* _WORK TO BE COMPLETED_: Reproduce verbatim the lines of the records starting at the line that contains "Is the value" and ending at the last line of the records, including both ends. Leave the pictures out of the output.

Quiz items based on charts

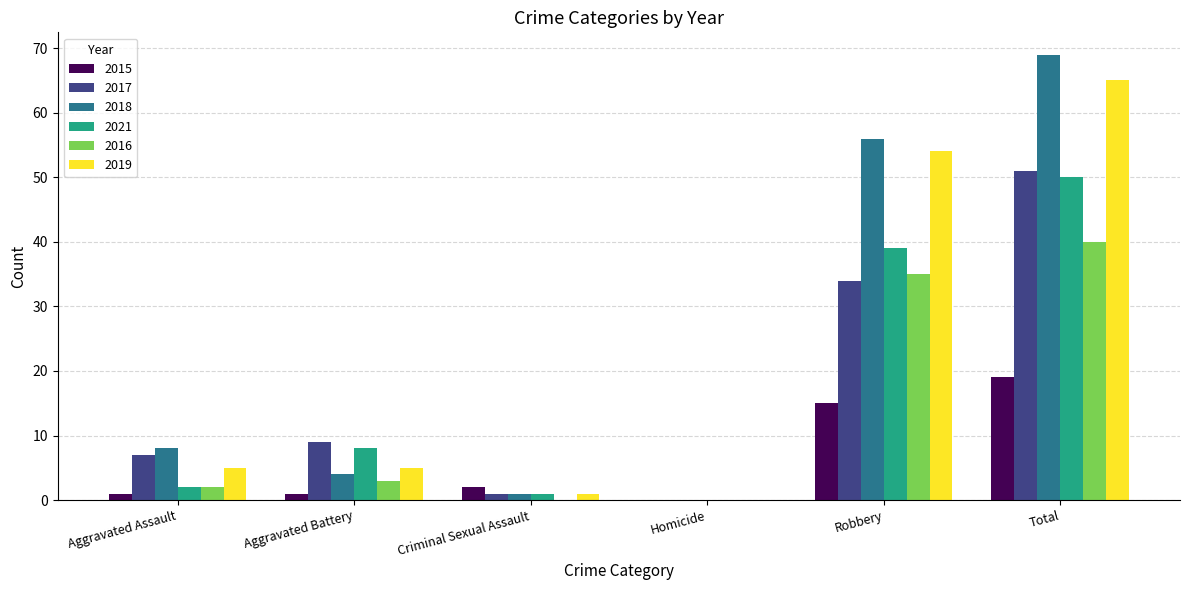

Is it true that 2018 equals 14 at Robbery?

False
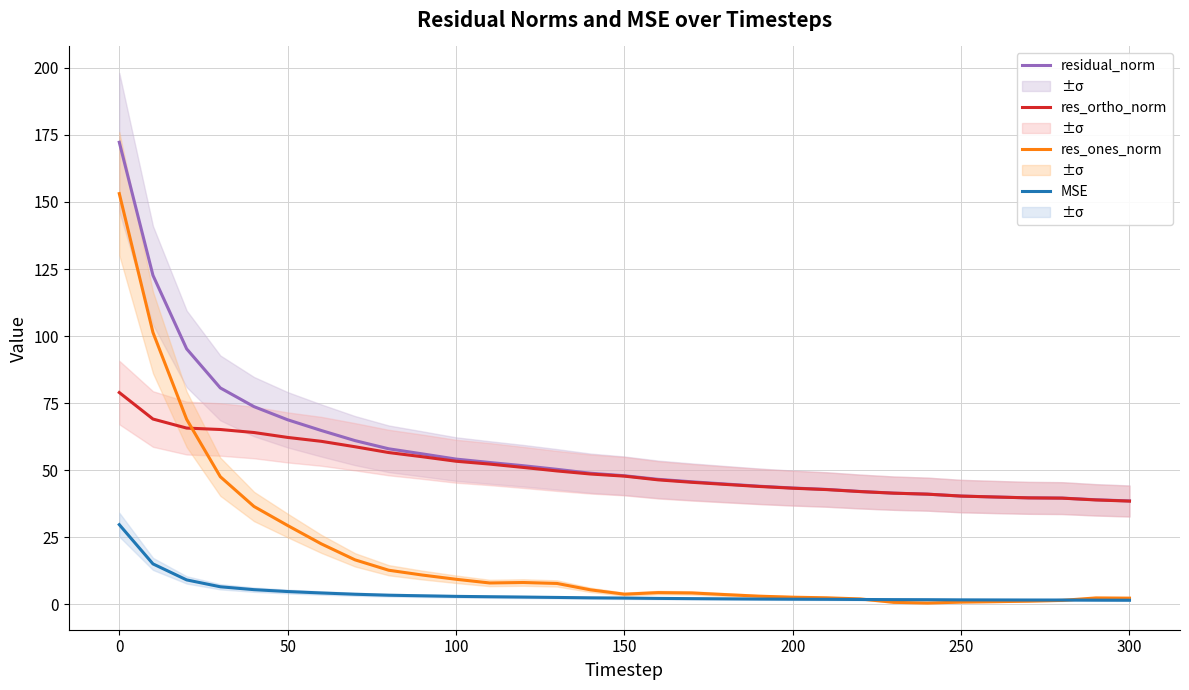

Reading right to left, extract all data points from this chart.

residual_norm: 38.5	39.0	39.6	39.7	40.0	40.3	41.0	41.4	42.1	42.8	43.3	44.0	44.8	45.7	46.6	47.9	48.8	50.3	51.7	52.9	54.1	56.1	58.0	61.0	64.8	68.8	73.7	80.7	95.2	122.6	172.3
res_ortho_norm: 38.5	38.9	39.6	39.7	40.0	40.3	41.0	41.4	42.0	42.8	43.3	43.9	44.7	45.5	46.4	47.8	48.6	49.7	51.0	52.3	53.3	55.0	56.6	58.7	60.7	62.2	64.0	65.2	65.7	69.1	78.9
res_ones_norm: 2.3	2.3	1.4	1.1	0.9	0.8	0.4	0.7	2.0	2.4	2.6	3.0	3.6	4.2	4.3	3.7	5.3	7.7	8.1	7.9	9.3	10.9	12.7	16.6	22.5	29.4	36.5	47.5	69.0	101.4	153.1
MSE: 1.5	1.5	1.6	1.6	1.6	1.6	1.7	1.7	1.8	1.8	1.9	1.9	2.0	2.1	2.2	2.3	2.4	2.5	2.7	2.8	2.9	3.1	3.4	3.7	4.2	4.7	5.4	6.5	9.1	15.0	29.7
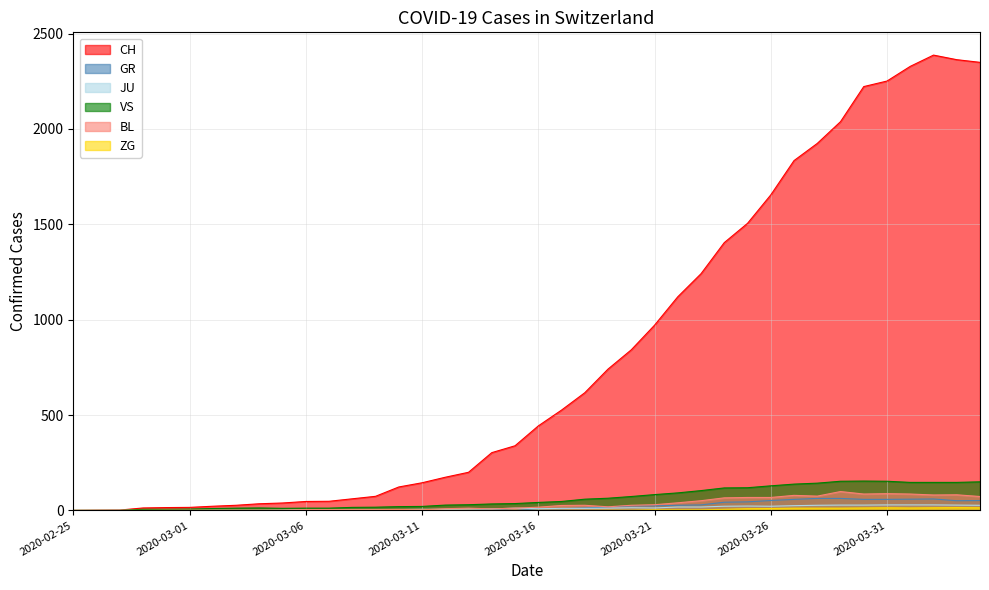

Is it true that BL equals 48 at 2020-02-25?

False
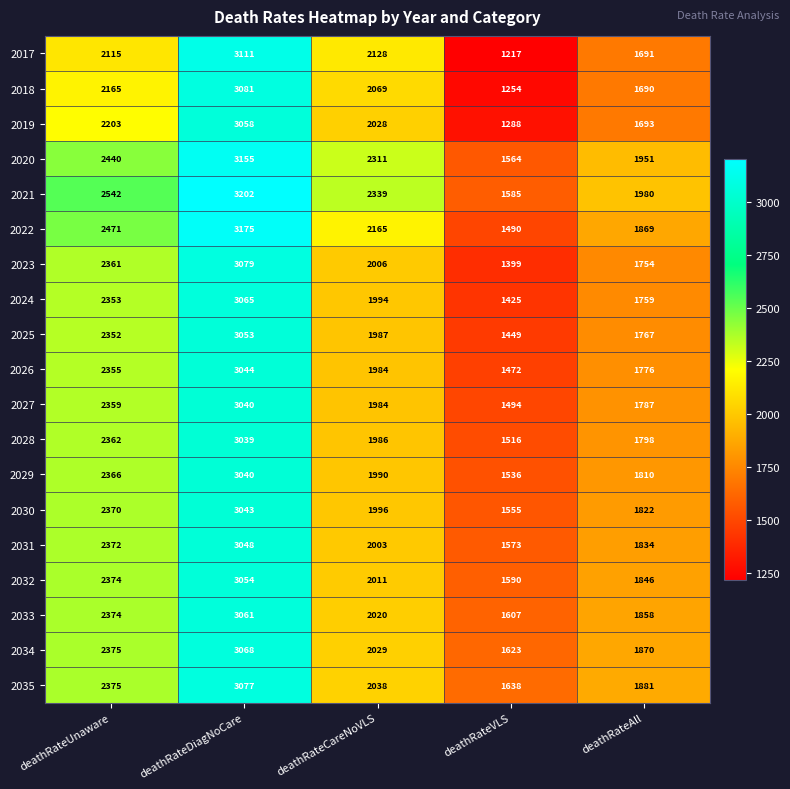

Is the value of 2024 at deathRateAll greater than the value of 2017 at deathRateAll?

Yes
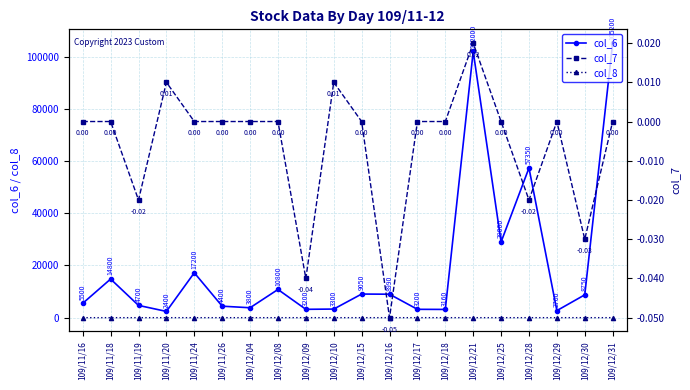

Which series has the widest spread of values?

col_6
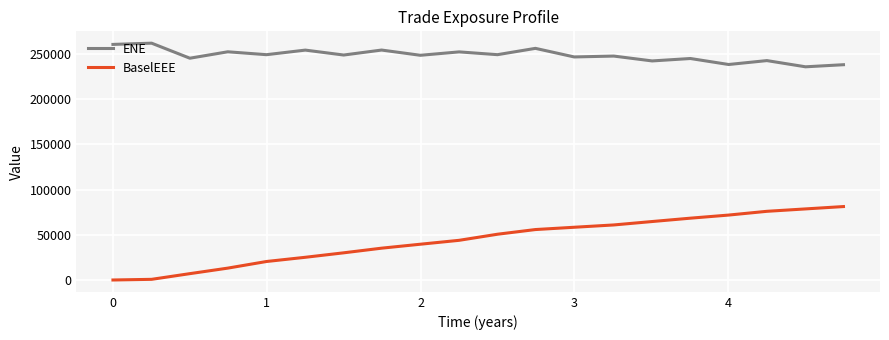

What is the maximum value for ENE?

261807.0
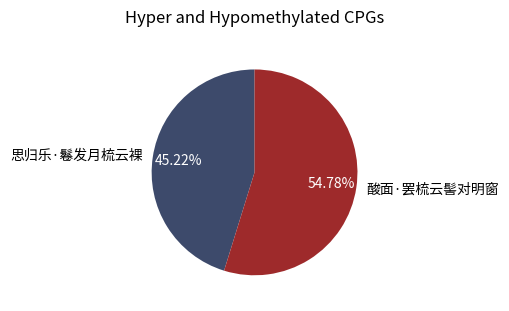

What percentage do 酸面·罢梳云髻对明窗 and 思归乐·鬈发月梳云裸 together represent?

100.0%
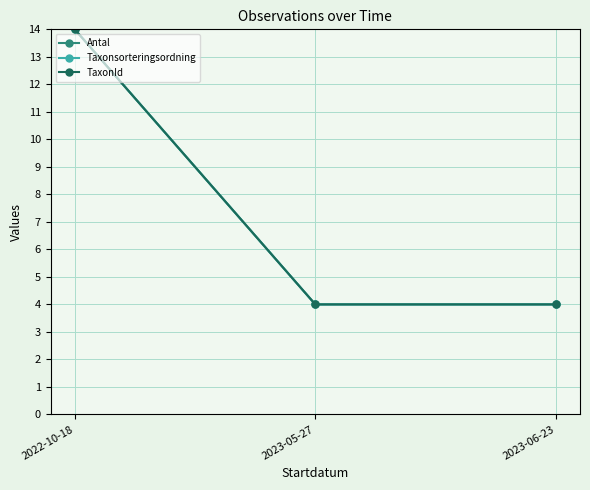

Where is TaxonId nearest to the value 9?

2022-10-18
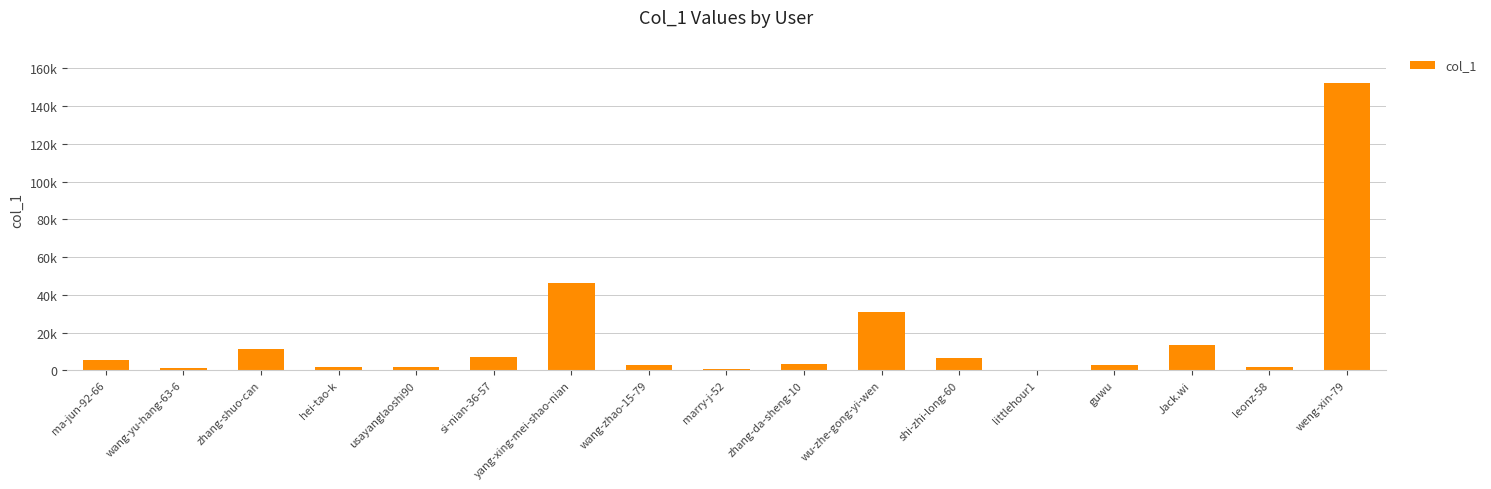

What is the sum of all values?

289545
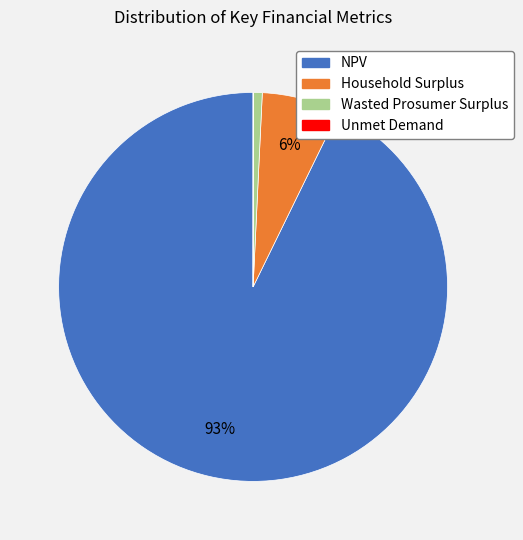

What is the largest slice in the pie chart?

NPV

* _SOLUTION_:
Is the value of 2024 at deathRateAll greater than the value of 2017 at deathRateAll?

Yes

Which series has the widest spread of values?

col_6

What is the maximum value for ENE?

261807.0

What percentage do 酸面·罢梳云髻对明窗 and 思归乐·鬈发月梳云裸 together represent?

100.0%

Where is TaxonId nearest to the value 9?

2022-10-18

What is the sum of all values?

289545

What is the largest slice in the pie chart?

NPV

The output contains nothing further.